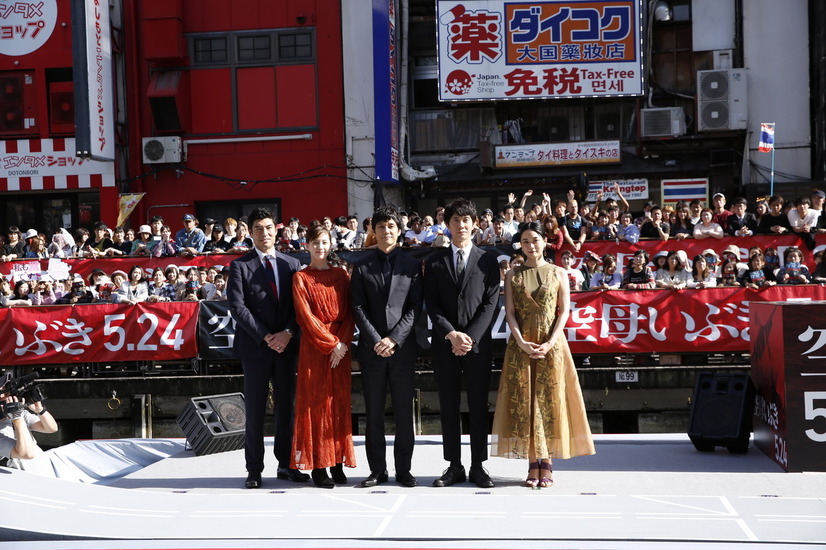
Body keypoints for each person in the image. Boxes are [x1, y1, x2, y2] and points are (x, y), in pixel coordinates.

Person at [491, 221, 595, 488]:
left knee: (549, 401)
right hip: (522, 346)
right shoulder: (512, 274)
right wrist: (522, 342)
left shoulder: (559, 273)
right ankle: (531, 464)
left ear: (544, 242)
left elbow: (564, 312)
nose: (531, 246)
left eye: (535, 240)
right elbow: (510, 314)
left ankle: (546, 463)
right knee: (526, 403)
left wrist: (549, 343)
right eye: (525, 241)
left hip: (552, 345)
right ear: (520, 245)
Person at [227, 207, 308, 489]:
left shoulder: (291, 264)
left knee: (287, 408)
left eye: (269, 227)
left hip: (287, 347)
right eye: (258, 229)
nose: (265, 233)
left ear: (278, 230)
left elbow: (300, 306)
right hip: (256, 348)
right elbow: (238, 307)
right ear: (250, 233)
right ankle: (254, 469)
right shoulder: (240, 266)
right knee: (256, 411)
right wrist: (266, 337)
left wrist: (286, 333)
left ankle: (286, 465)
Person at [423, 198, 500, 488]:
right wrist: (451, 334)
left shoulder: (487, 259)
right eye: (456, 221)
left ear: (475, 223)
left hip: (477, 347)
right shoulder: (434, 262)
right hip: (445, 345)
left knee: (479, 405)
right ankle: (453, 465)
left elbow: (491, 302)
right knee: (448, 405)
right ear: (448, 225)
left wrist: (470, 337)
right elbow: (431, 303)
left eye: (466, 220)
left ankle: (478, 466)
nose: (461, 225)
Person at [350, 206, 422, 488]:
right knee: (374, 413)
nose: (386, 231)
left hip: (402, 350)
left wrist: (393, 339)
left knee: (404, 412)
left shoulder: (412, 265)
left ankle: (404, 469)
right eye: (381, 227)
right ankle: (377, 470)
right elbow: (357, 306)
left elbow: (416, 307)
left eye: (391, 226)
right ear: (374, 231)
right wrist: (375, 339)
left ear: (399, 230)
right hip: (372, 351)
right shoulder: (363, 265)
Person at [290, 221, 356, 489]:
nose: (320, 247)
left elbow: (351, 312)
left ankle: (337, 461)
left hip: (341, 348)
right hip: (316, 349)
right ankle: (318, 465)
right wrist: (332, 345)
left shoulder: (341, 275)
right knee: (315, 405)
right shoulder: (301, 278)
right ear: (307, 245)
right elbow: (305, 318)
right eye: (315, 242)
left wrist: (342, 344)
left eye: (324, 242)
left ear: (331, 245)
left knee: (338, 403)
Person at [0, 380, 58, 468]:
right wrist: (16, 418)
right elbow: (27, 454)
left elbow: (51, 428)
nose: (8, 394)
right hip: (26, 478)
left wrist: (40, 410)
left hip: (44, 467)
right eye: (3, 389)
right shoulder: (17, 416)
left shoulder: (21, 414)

| EXERCISE GOAL |
Reproduce every line from the preceding data in which the word "knee" can be found.

| RESPONSE AREA |
left knee: (549, 401)
right knee: (526, 403)
left knee: (287, 408)
right knee: (256, 411)
left knee: (479, 405)
right knee: (448, 405)
right knee: (374, 413)
left knee: (404, 412)
right knee: (315, 405)
left knee: (338, 403)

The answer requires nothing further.